>>

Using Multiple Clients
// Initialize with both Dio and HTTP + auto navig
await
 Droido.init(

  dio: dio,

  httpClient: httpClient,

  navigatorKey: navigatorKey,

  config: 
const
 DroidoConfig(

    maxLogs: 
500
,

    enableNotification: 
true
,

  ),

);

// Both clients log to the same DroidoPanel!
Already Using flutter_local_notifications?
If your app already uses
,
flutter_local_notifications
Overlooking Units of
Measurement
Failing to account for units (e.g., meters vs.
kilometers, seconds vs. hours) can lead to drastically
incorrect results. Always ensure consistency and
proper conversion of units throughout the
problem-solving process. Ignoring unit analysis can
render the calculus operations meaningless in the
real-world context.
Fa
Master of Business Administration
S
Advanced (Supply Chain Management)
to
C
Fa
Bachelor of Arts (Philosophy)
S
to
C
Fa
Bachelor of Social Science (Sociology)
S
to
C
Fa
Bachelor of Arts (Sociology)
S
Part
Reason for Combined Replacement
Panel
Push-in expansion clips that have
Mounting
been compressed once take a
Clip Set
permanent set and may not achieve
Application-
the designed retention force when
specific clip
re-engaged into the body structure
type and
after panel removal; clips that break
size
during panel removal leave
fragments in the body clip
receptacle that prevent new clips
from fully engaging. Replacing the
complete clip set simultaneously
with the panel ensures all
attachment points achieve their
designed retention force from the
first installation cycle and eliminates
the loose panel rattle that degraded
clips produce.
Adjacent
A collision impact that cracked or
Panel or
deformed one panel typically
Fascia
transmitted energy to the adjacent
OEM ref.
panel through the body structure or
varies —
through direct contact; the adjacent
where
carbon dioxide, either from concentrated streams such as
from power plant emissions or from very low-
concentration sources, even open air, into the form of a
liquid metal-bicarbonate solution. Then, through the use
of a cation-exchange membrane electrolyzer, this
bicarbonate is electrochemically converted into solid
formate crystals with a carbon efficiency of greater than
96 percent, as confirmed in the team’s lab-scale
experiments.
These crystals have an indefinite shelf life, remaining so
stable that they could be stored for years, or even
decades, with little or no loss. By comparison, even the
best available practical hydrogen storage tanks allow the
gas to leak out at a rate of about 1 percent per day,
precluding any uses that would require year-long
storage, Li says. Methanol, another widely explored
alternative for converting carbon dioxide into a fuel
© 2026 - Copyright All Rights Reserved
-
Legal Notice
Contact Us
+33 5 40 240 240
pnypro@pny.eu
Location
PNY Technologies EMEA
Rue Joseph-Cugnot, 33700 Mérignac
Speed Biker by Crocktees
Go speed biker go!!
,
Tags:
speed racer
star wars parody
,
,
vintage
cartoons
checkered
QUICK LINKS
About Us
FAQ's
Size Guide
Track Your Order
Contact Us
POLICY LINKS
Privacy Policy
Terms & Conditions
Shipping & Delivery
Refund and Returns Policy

<<

**WHAT YOU SHOULD DO**
Please copy out each line of the data in which the word "into" occurs.

**RESPONSE**
re-engaged into the body structure
concentration sources, even open air, into the form of a
bicarbonate is electrochemically converted into solid
alternative for converting carbon dioxide into a fuel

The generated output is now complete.